Return an exact copy of the data, starting at its first line and ending at the line that contains "right back paw: (227, 477)", minus any pictures.

Input:
__________
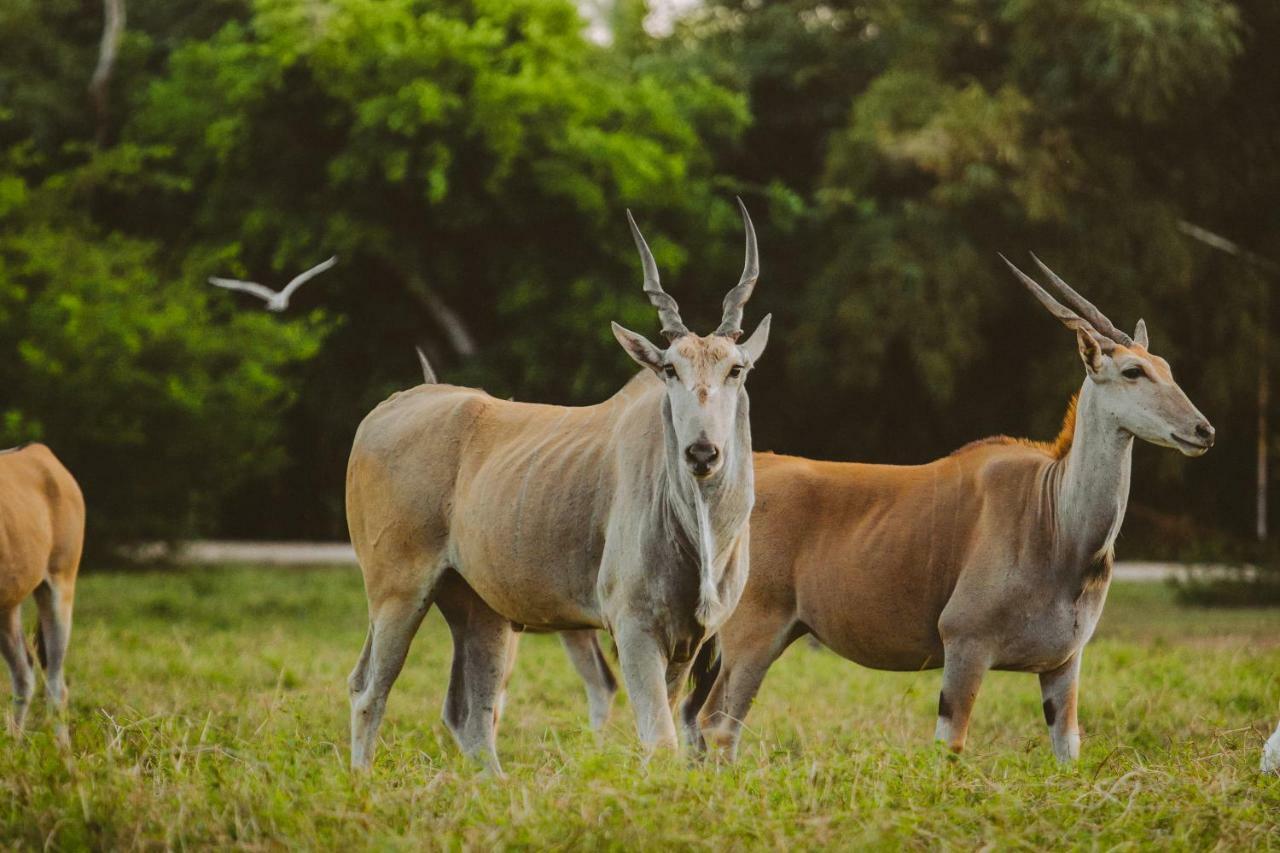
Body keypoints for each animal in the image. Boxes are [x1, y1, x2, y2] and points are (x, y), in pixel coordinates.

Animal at [0, 440, 84, 742]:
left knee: (56, 686)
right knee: (23, 674)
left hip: (60, 585)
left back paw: (62, 752)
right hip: (8, 606)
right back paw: (13, 744)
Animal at [345, 201, 768, 768]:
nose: (702, 452)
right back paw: (361, 780)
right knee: (370, 689)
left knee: (469, 713)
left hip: (479, 605)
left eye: (737, 370)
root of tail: (386, 409)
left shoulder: (688, 640)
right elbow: (659, 740)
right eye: (670, 370)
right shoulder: (633, 627)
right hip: (396, 588)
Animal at [568, 256, 1208, 758]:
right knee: (715, 725)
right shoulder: (965, 650)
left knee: (696, 723)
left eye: (1168, 369)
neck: (1054, 518)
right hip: (753, 639)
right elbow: (950, 747)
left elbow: (1066, 752)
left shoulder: (1062, 667)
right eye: (1133, 370)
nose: (1202, 430)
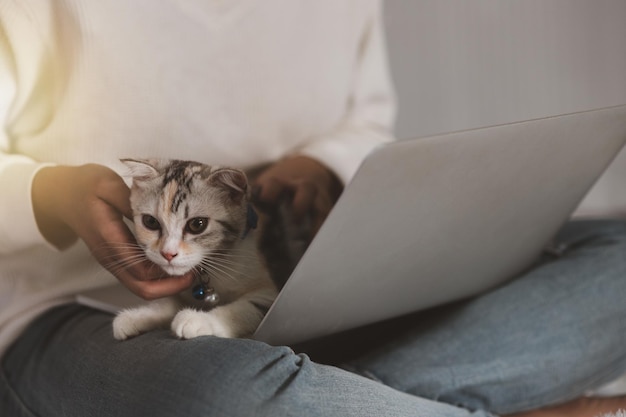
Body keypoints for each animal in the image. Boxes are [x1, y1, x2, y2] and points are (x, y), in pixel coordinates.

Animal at [112, 158, 278, 340]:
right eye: (151, 222)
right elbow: (169, 303)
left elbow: (247, 309)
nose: (168, 253)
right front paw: (136, 316)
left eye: (197, 224)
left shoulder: (270, 294)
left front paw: (199, 320)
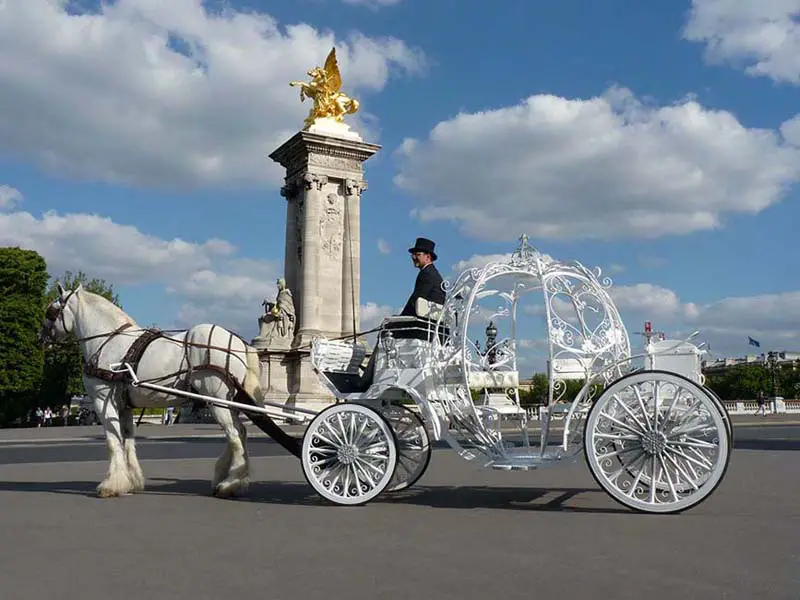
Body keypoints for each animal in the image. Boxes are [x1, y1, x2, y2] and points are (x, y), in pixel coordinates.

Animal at [38, 284, 296, 500]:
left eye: (51, 312)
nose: (41, 339)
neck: (110, 340)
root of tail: (239, 342)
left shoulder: (103, 401)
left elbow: (113, 442)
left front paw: (111, 485)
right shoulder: (125, 405)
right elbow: (128, 440)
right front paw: (132, 481)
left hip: (217, 399)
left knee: (235, 434)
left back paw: (230, 483)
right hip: (226, 401)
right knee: (239, 432)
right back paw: (227, 477)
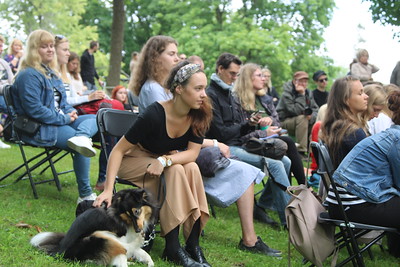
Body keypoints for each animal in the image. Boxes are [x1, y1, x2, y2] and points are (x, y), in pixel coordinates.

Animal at [29, 188, 157, 267]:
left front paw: (149, 262)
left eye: (136, 211)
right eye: (128, 214)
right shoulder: (122, 236)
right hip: (98, 235)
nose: (138, 230)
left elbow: (141, 252)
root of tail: (59, 251)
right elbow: (128, 250)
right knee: (124, 250)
__________
Written answer:
Body keypoints for each animal in the image. Boxes are [x1, y1, x2, y2] and points are (x, y), in pixel coordinates.

Animal at [0, 440, 84, 742]:
left knee: (56, 686)
right knee: (23, 674)
left hip: (60, 585)
left back paw: (62, 752)
right hip: (8, 606)
right back paw: (13, 744)
Animal at [345, 201, 768, 768]:
nose: (702, 452)
right back paw: (361, 780)
right knee: (370, 689)
left knee: (469, 713)
left hip: (479, 605)
left eye: (737, 370)
root of tail: (386, 409)
left shoulder: (688, 640)
right elbow: (659, 740)
right eye: (670, 370)
right shoulder: (633, 627)
right hip: (396, 588)
Animal at [568, 256, 1208, 758]:
right knee: (715, 725)
right shoulder: (965, 650)
left knee: (696, 723)
left eye: (1168, 369)
neck: (1054, 518)
right hip: (753, 639)
right elbow: (950, 747)
left elbow: (1066, 752)
left shoulder: (1062, 667)
right eye: (1133, 370)
nose: (1202, 430)
Body keypoints for each animal in the image. Boxes are [x1, y1, x2, y2] and points are (x, y), in pixel coordinates.

Animal at [112, 158, 278, 340]:
right eye: (151, 222)
right elbow: (169, 303)
left elbow: (247, 309)
nose: (168, 253)
right front paw: (136, 316)
left eye: (197, 224)
left shoulder: (270, 294)
left front paw: (199, 320)
Body keypoints for each animal in the image. Boxes are [x1, y1, x2, y2] and points are (x, y), in pixel coordinates.

Animal at [38, 284, 296, 500]:
left eye: (51, 312)
nose: (41, 339)
neck: (110, 340)
root of tail: (239, 342)
left shoulder: (103, 401)
left elbow: (113, 442)
left front paw: (111, 485)
right shoulder: (125, 405)
right elbow: (128, 440)
right front paw: (132, 481)
left hip: (217, 399)
left knee: (235, 434)
left back paw: (230, 483)
right hip: (226, 401)
right knee: (239, 432)
right back paw: (227, 477)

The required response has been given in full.